(Records excerpted from a collection)
>>>>>
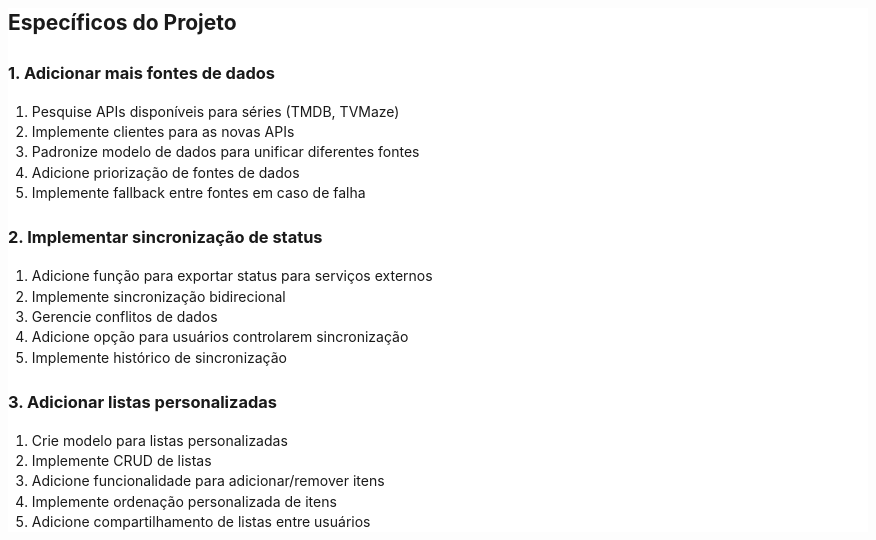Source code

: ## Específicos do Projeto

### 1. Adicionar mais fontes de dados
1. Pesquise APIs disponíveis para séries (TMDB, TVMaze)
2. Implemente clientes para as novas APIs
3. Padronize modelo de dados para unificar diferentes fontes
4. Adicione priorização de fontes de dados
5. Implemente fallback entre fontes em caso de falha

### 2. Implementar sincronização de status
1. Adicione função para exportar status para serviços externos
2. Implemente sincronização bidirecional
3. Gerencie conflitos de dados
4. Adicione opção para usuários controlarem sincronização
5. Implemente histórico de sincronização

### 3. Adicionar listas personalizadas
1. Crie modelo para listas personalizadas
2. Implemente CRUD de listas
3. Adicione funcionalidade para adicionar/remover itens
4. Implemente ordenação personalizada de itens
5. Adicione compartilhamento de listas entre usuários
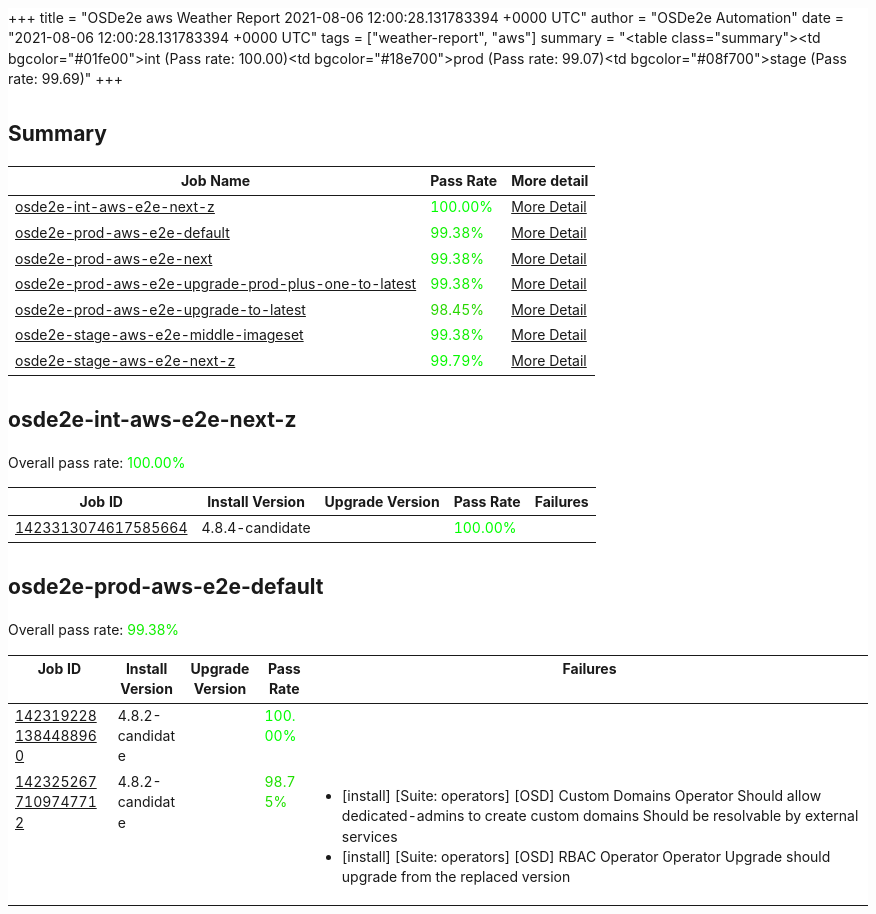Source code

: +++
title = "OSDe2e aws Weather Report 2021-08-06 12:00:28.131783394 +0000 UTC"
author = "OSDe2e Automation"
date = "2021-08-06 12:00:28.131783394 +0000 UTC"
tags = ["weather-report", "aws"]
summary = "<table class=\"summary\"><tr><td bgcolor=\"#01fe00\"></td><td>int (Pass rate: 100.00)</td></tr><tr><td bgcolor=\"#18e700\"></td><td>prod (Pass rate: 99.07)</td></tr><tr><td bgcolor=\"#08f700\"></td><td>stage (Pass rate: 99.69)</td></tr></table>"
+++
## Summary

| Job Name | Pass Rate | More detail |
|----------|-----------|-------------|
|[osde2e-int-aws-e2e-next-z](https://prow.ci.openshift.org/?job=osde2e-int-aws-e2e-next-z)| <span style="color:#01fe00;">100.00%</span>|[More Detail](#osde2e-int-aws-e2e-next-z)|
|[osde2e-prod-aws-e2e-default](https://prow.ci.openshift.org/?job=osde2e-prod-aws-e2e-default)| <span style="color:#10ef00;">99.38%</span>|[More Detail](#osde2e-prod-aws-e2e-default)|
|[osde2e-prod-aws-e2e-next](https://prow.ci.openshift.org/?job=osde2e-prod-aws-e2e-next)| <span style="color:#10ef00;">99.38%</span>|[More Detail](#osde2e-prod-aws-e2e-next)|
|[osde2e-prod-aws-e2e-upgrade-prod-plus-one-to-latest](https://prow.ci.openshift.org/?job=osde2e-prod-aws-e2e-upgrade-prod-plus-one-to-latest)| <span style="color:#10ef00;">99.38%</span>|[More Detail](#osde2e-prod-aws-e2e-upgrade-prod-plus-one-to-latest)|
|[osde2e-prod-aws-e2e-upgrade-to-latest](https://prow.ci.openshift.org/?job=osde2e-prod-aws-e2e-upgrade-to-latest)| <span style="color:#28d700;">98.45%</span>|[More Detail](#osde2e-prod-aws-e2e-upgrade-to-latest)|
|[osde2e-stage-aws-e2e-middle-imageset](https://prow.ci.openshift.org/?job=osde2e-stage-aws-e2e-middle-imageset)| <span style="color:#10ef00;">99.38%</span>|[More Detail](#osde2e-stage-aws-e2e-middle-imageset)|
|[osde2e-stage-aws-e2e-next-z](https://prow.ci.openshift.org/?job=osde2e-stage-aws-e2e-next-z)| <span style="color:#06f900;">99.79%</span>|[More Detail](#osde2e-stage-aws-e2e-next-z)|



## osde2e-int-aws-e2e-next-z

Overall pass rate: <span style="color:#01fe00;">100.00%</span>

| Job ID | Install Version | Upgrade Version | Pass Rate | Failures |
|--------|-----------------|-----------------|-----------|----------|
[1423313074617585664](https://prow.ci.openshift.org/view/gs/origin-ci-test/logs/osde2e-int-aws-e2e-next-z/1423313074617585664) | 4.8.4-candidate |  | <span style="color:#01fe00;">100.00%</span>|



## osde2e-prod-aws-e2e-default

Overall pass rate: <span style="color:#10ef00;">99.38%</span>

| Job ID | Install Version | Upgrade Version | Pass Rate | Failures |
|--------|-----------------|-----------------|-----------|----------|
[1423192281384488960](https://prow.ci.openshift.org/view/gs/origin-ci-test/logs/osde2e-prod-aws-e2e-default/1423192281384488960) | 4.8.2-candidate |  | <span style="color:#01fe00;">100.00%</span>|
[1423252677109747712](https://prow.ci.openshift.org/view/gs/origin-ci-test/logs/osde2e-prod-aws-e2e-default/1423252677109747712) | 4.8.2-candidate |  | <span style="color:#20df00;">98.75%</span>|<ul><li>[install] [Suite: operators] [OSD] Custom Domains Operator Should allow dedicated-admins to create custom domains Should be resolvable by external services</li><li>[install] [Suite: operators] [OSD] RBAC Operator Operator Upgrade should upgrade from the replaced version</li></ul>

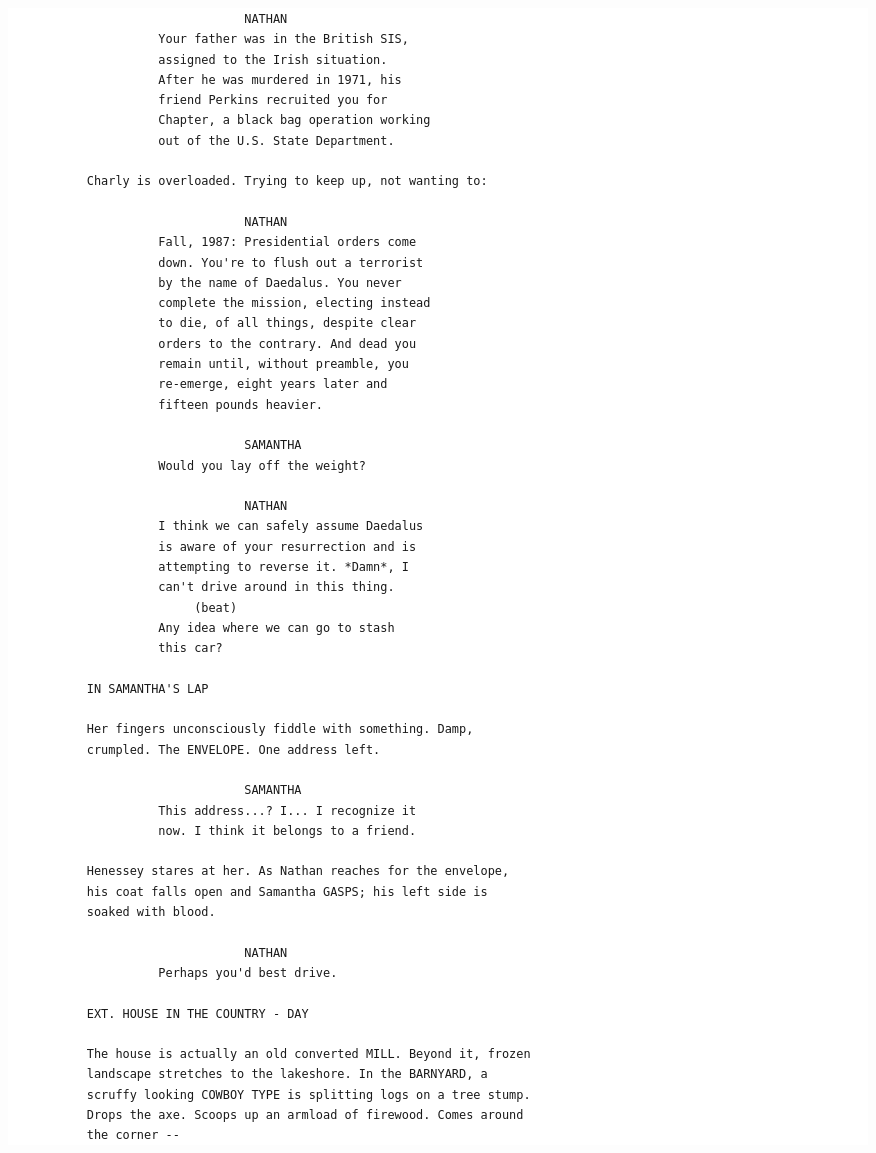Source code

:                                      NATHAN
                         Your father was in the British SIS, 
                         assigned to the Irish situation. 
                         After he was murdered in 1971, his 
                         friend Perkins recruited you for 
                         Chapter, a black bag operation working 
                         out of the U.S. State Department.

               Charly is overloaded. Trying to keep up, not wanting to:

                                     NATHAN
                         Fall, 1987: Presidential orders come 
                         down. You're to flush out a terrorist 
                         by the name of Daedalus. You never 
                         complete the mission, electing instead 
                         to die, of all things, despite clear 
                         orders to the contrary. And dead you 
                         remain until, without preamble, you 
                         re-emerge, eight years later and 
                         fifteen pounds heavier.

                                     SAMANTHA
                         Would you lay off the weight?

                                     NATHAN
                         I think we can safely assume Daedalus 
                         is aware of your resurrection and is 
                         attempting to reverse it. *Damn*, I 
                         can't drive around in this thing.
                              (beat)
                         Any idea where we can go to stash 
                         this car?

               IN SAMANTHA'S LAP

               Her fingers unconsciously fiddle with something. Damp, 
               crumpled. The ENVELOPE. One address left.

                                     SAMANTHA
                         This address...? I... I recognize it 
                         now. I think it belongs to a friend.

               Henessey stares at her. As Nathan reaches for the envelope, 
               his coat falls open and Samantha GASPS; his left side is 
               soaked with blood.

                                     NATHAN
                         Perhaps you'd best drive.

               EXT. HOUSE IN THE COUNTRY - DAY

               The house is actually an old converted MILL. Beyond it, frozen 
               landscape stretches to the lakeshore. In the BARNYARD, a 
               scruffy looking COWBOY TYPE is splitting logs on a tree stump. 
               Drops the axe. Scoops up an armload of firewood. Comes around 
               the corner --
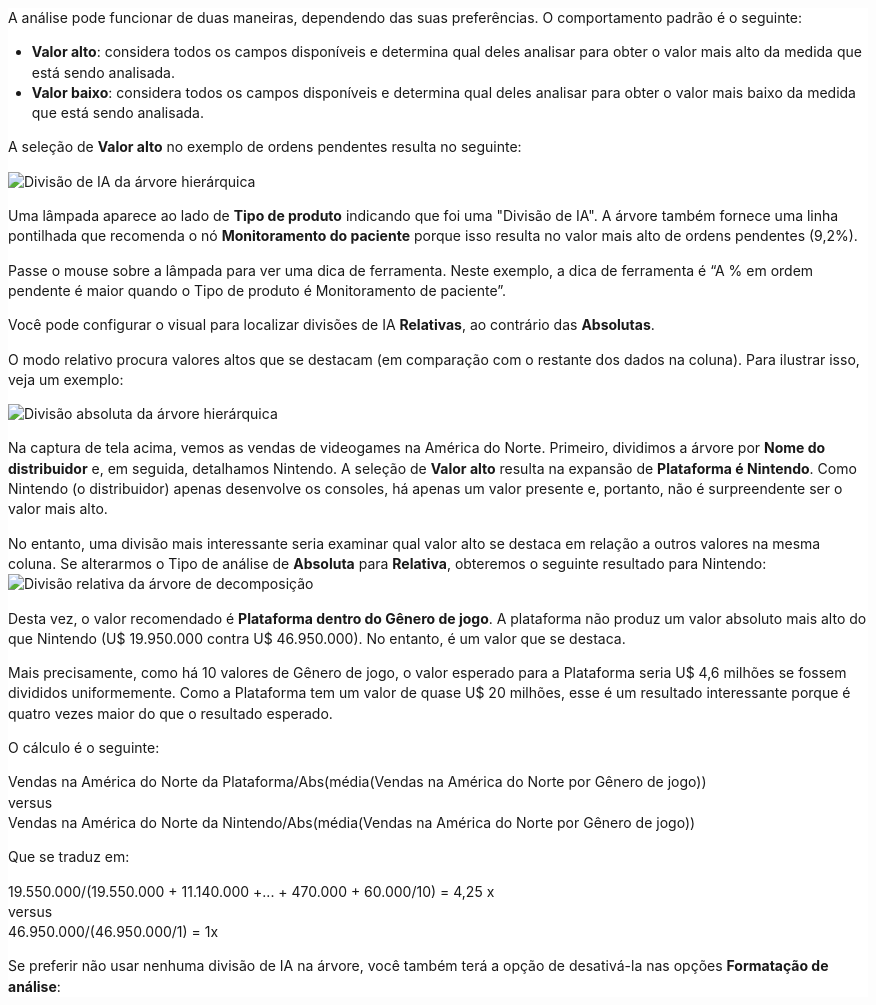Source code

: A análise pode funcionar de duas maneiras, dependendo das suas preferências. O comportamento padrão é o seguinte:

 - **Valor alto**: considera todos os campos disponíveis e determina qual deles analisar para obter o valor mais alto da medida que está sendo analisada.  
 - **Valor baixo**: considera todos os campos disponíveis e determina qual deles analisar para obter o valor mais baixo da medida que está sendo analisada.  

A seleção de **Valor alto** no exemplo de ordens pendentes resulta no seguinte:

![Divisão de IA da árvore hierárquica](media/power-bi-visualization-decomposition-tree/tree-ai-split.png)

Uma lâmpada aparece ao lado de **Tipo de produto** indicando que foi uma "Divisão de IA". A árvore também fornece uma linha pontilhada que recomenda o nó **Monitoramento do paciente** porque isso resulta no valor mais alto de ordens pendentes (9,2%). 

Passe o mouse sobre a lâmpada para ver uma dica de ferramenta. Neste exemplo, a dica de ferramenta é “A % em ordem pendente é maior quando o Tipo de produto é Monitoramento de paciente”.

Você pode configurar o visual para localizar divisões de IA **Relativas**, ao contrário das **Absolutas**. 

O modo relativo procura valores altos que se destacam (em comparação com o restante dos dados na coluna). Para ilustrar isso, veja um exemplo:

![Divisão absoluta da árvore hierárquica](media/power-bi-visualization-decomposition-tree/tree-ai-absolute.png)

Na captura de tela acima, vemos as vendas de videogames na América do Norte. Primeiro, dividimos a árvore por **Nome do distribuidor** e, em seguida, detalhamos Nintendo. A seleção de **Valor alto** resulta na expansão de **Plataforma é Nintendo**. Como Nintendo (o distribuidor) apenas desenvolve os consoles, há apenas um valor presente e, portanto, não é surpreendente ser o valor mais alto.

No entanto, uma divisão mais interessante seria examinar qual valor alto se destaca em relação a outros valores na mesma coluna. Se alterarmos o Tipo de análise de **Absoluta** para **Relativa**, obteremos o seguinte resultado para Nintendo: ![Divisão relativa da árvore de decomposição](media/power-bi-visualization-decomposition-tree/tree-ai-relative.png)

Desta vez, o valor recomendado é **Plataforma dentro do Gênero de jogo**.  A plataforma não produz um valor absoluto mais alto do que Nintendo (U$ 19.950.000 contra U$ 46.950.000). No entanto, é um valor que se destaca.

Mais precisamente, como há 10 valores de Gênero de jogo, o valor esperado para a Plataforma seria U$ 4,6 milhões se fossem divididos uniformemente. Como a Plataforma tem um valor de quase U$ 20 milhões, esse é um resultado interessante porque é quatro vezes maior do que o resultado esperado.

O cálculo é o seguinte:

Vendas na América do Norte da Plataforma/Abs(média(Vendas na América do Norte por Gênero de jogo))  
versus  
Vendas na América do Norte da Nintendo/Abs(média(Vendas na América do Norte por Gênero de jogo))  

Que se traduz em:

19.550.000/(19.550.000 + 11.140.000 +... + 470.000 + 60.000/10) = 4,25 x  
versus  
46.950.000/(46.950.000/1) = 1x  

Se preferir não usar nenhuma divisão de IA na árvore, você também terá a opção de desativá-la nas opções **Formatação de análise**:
<<<<<
_What to work on:_ Retype the part that opens with the line containing "- **Valor alto**: considera" and closes with the line containing "Uma lâmpada aparece", including both of those lines.

_Result for this task:_
 - **Valor alto**: considera todos os campos disponíveis e determina qual deles analisar para obter o valor mais alto da medida que está sendo analisada.  
 - **Valor baixo**: considera todos os campos disponíveis e determina qual deles analisar para obter o valor mais baixo da medida que está sendo analisada.  

A seleção de **Valor alto** no exemplo de ordens pendentes resulta no seguinte:

![Divisão de IA da árvore hierárquica](media/power-bi-visualization-decomposition-tree/tree-ai-split.png)

Uma lâmpada aparece ao lado de **Tipo de produto** indicando que foi uma "Divisão de IA". A árvore também fornece uma linha pontilhada que recomenda o nó **Monitoramento do paciente** porque isso resulta no valor mais alto de ordens pendentes (9,2%). 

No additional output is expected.